__ASSIGNMENT__
Please copy the listing below word for word, leaving out the pictures.
DATA EXCERPT Start Marker
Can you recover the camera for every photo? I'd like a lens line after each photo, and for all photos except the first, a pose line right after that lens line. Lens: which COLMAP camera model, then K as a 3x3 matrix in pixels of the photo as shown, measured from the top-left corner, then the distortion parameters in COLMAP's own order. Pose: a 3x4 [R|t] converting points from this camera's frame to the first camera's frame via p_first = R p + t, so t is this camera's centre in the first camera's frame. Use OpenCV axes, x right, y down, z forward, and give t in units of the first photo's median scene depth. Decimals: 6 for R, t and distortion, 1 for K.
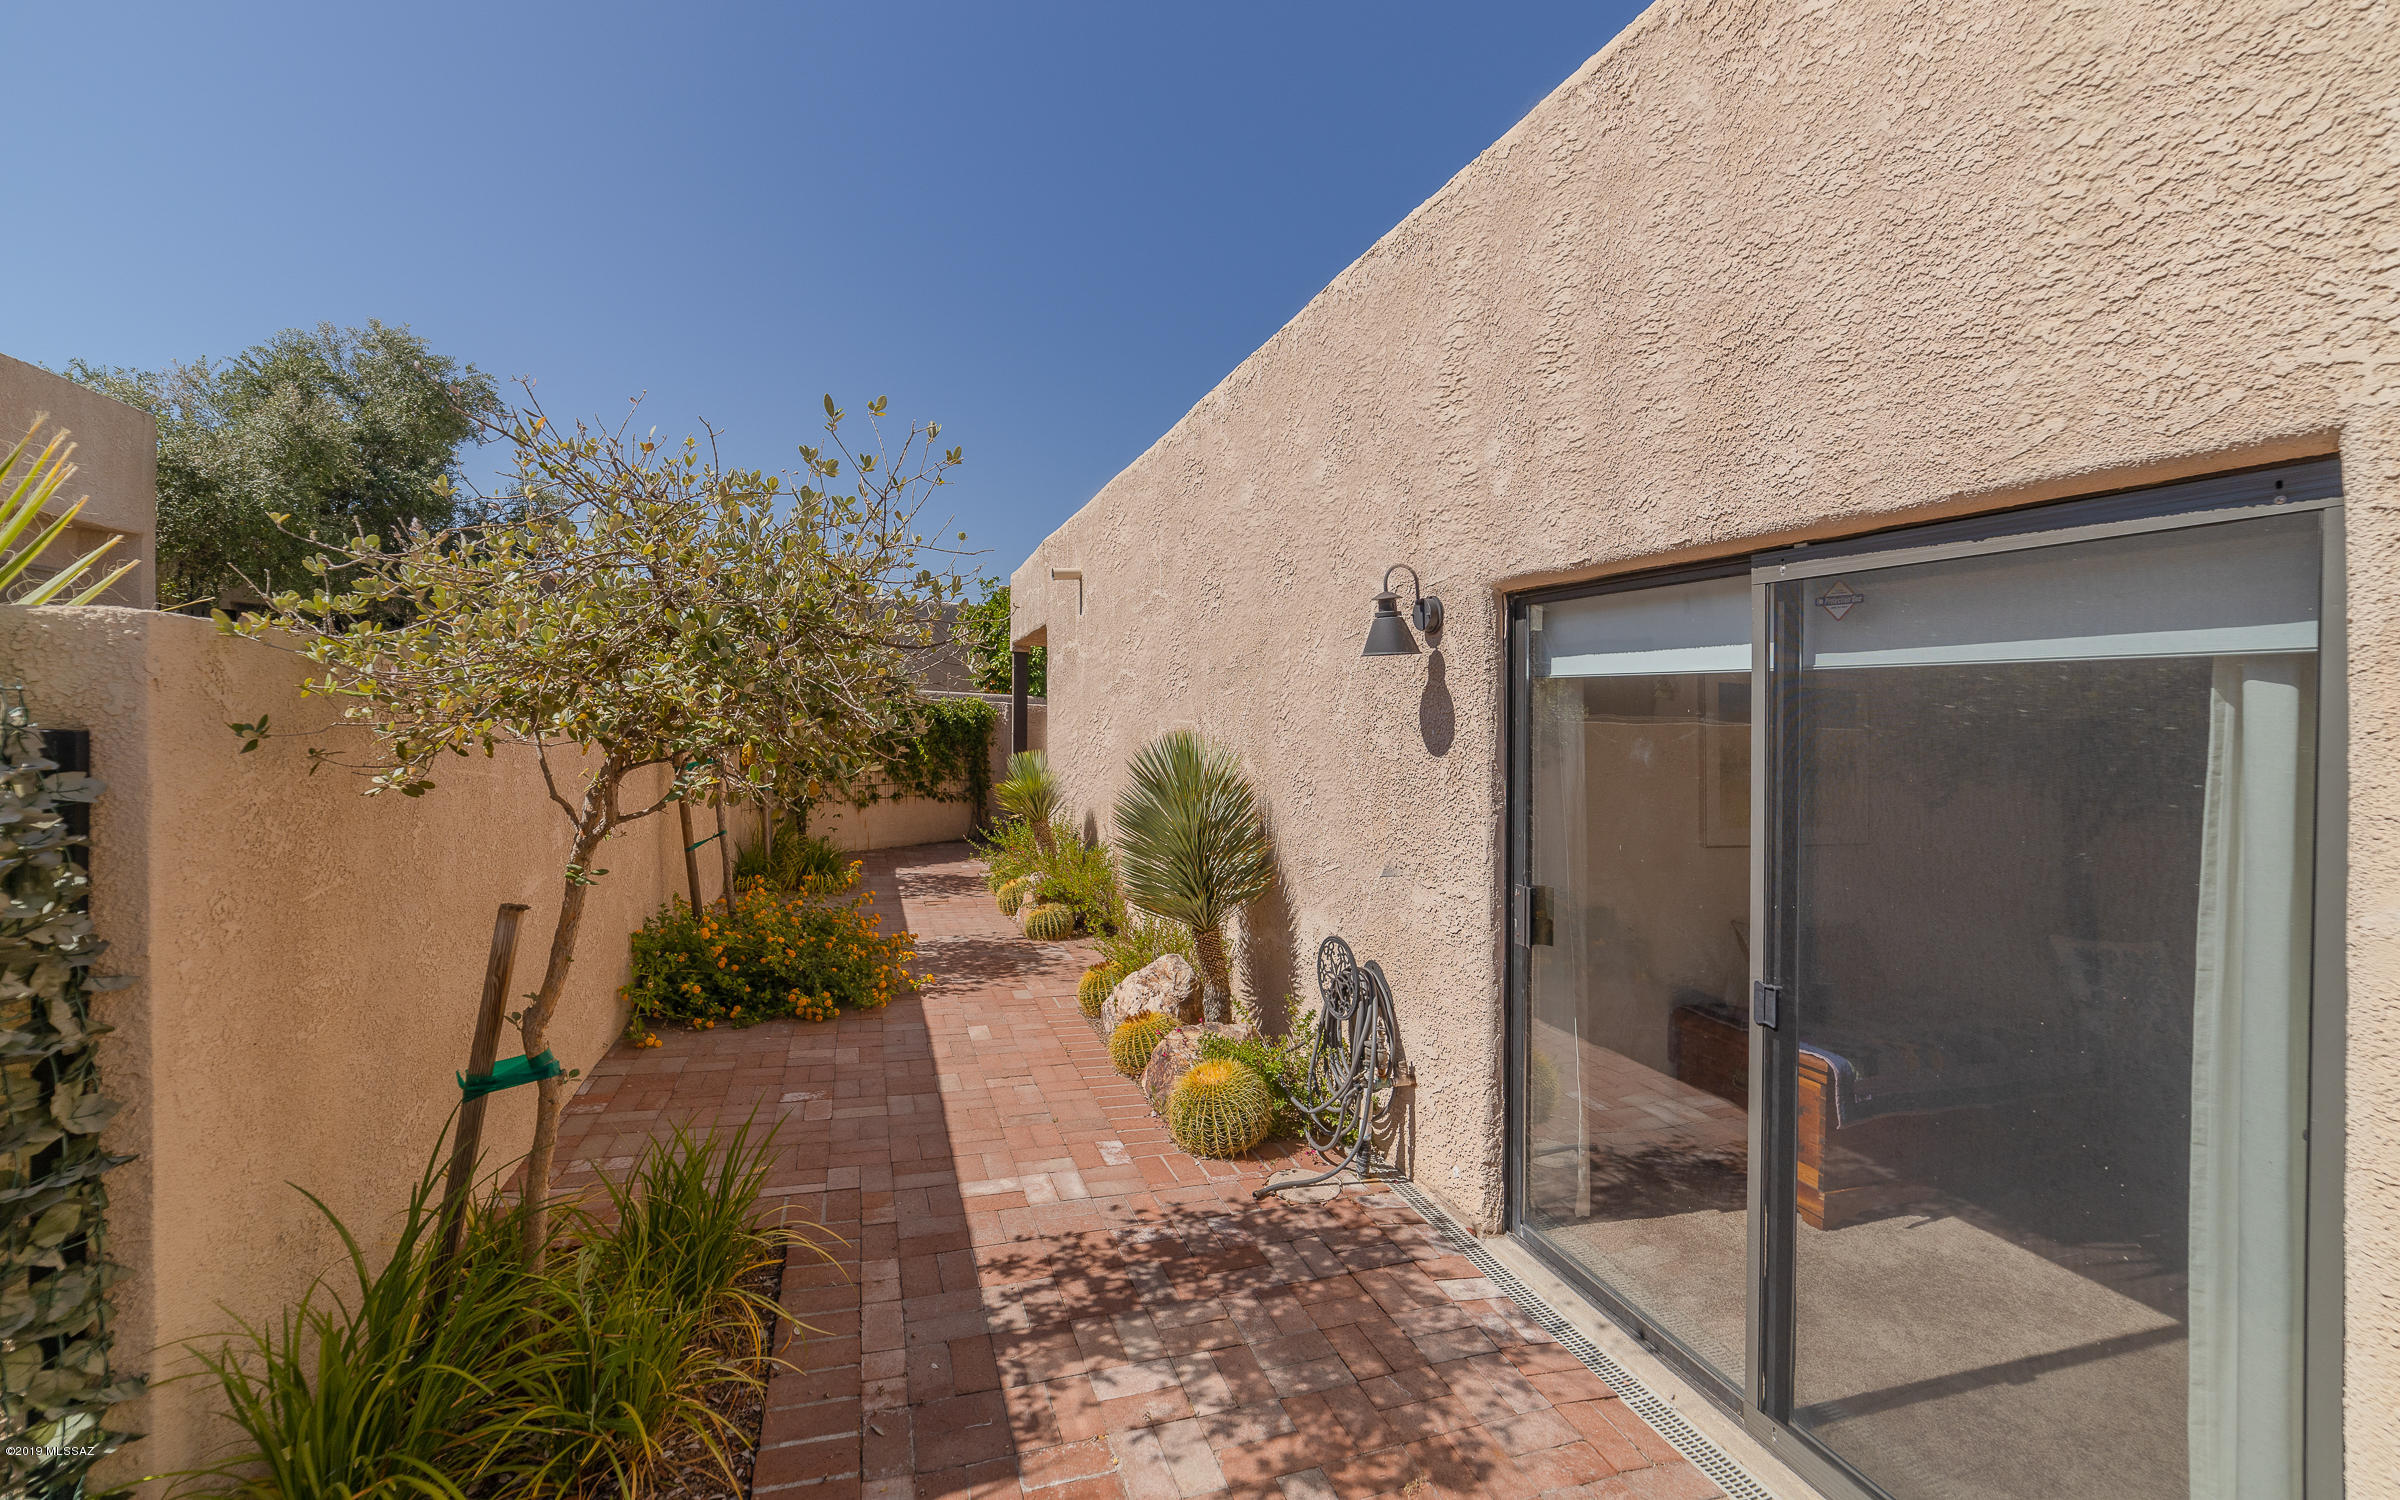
lens RADIAL K [[968.3, 0, 1200.4], [0, 968.3, 745.3], [0, 0, 1]] dist [-0.025934, 0.010268]
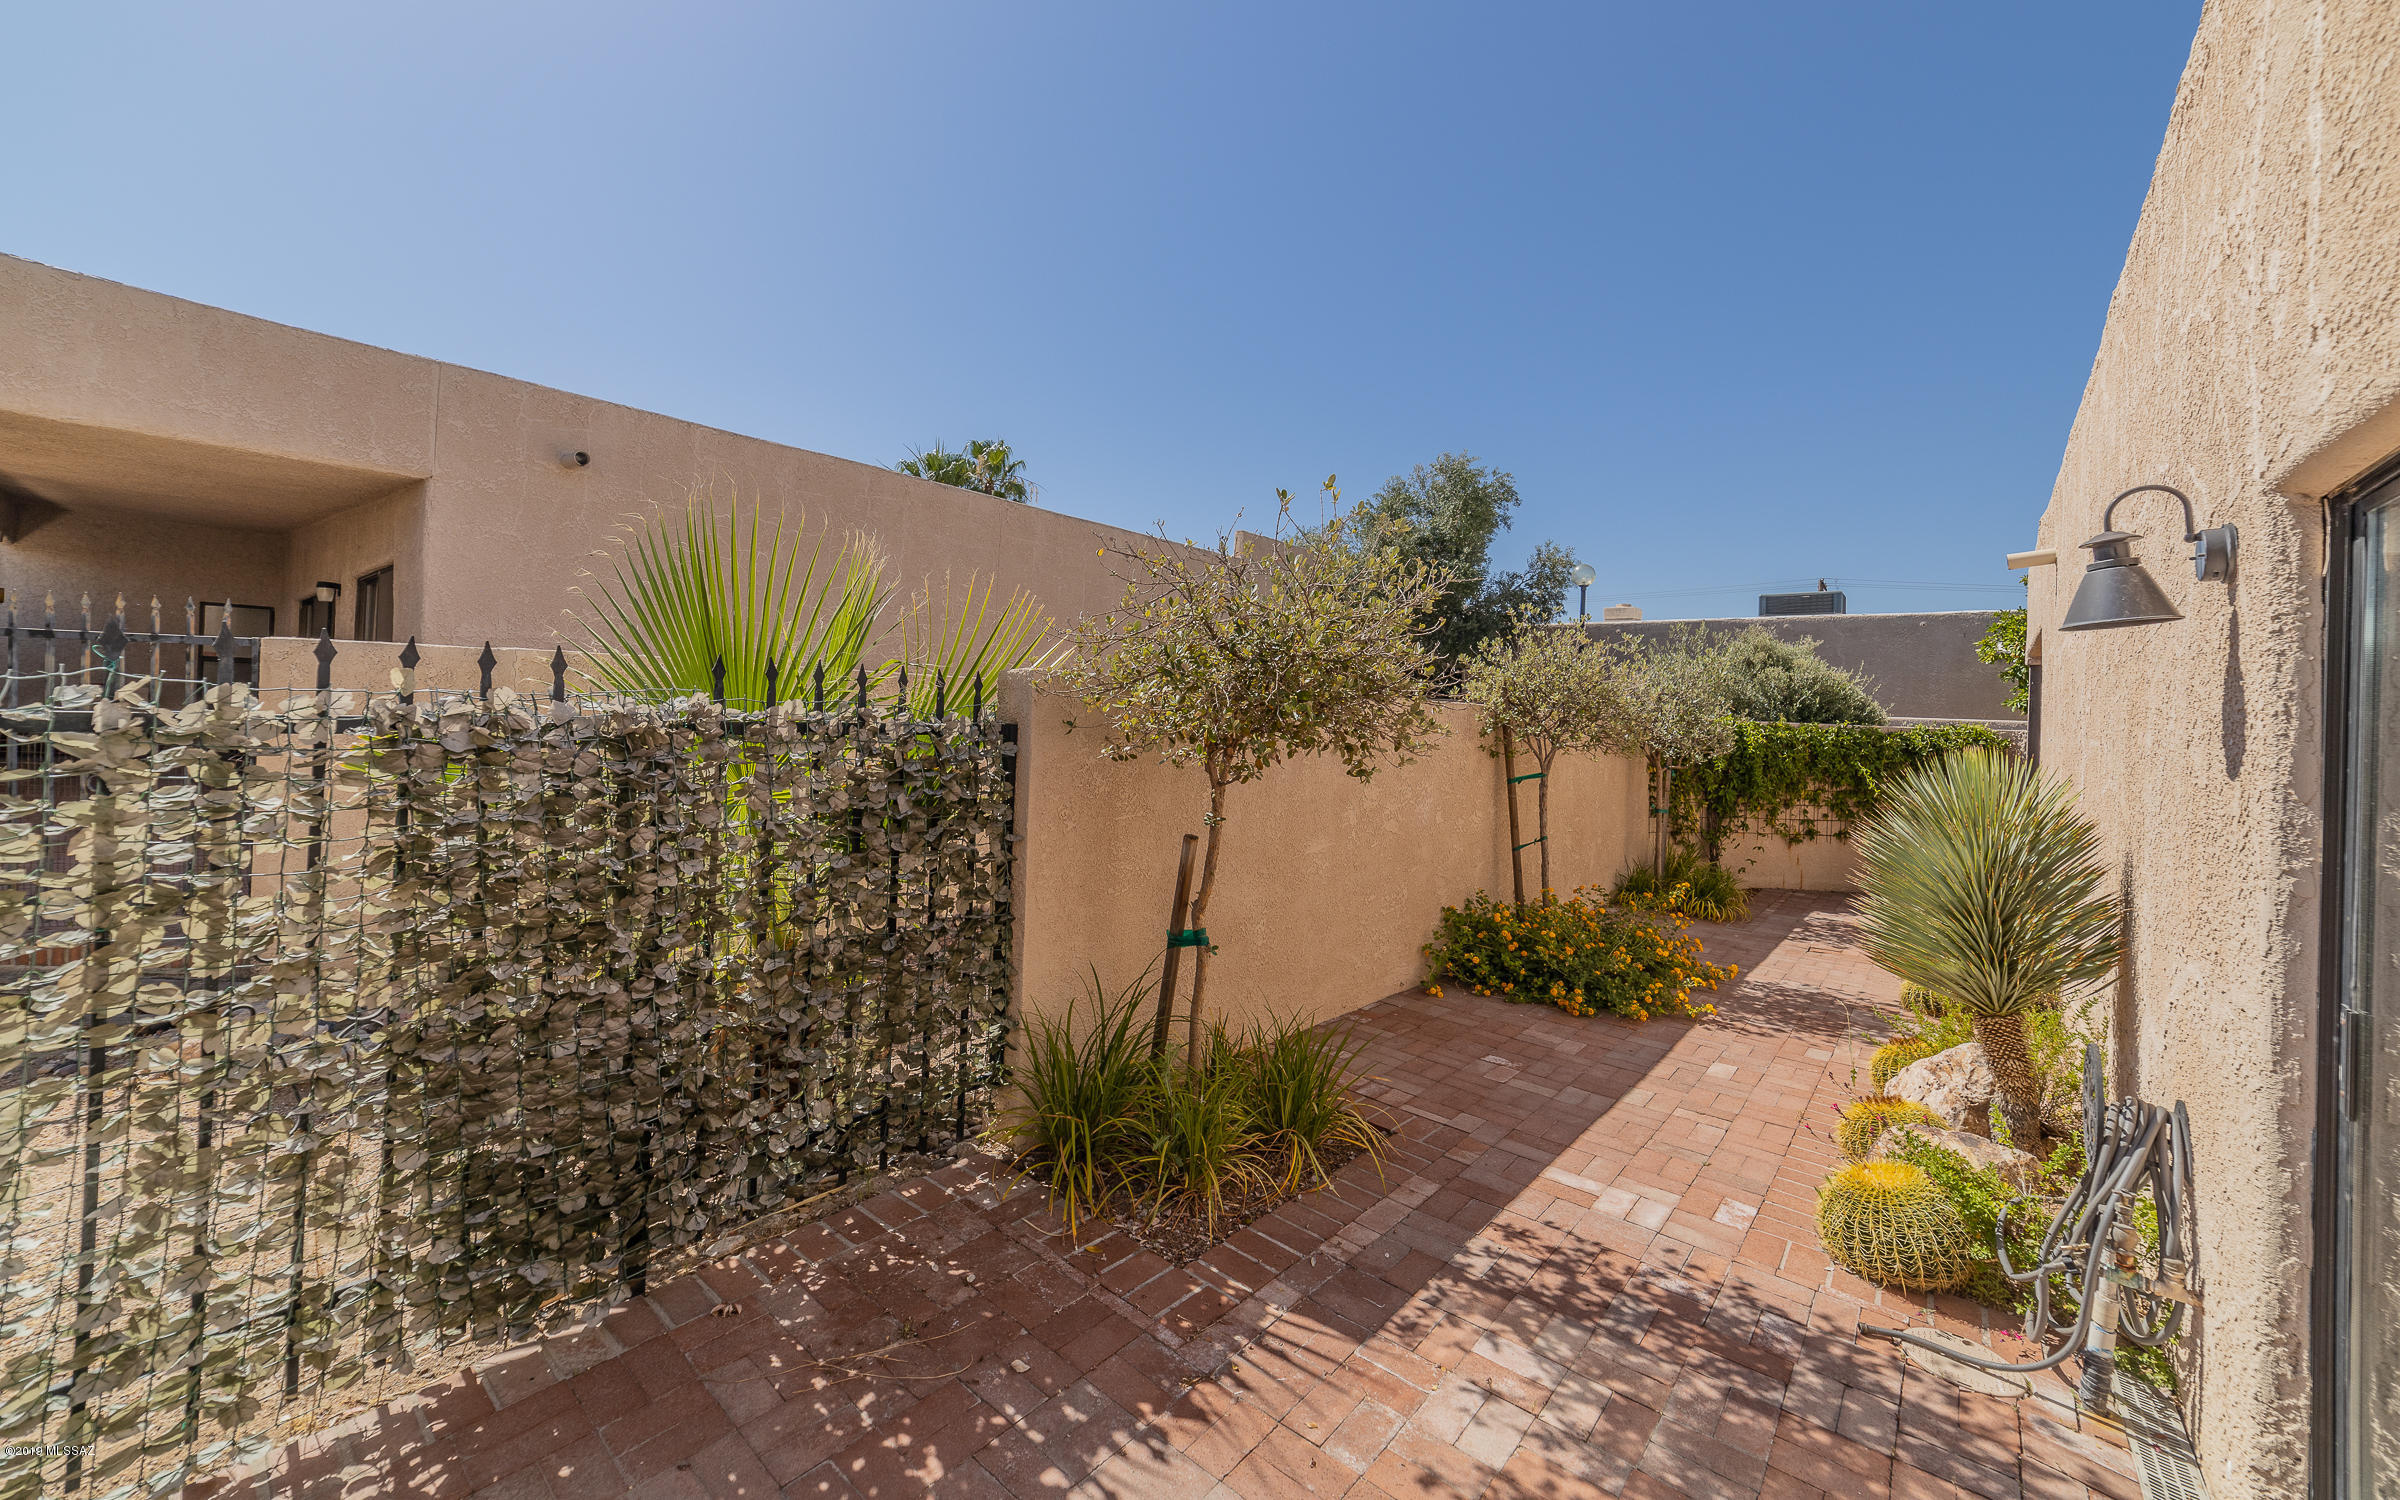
lens RADIAL K [[968.3, 0, 1200.4], [0, 968.3, 745.3], [0, 0, 1]] dist [-0.025934, 0.010268]
pose [[0.483465, 0.002132, -0.875361, 0.493896], [-0.039356, 0.999039, -0.019303, 0.029480], [0.874479, 0.043783, 0.483084, 0.136045]]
DATA EXCERPT End Marker
__ANSWER FOR THE TASK__
Can you recover the camera for every photo? I'd like a lens line after each photo, and for all photos except the first, a pose line right after that lens line. Lens: which COLMAP camera model, then K as a 3x3 matrix in pixels of the photo as shown, measured from the top-left corner, then the distortion parameters in COLMAP's own order. Pose: a 3x4 [R|t] converting points from this camera's frame to the first camera's frame via p_first = R p + t, so t is this camera's centre in the first camera's frame. Use OpenCV axes, x right, y down, z forward, and give t in units of the first photo's median scene depth. Decimals: 6 for R, t and distortion, 1 for K.
lens RADIAL K [[968.3, 0, 1200.4], [0, 968.3, 745.3], [0, 0, 1]] dist [-0.025934, 0.010268]
lens RADIAL K [[968.3, 0, 1200.4], [0, 968.3, 745.3], [0, 0, 1]] dist [-0.025934, 0.010268]
pose [[0.483465, 0.002132, -0.875361, 0.493896], [-0.039356, 0.999039, -0.019303, 0.029480], [0.874479, 0.043783, 0.483084, 0.136045]]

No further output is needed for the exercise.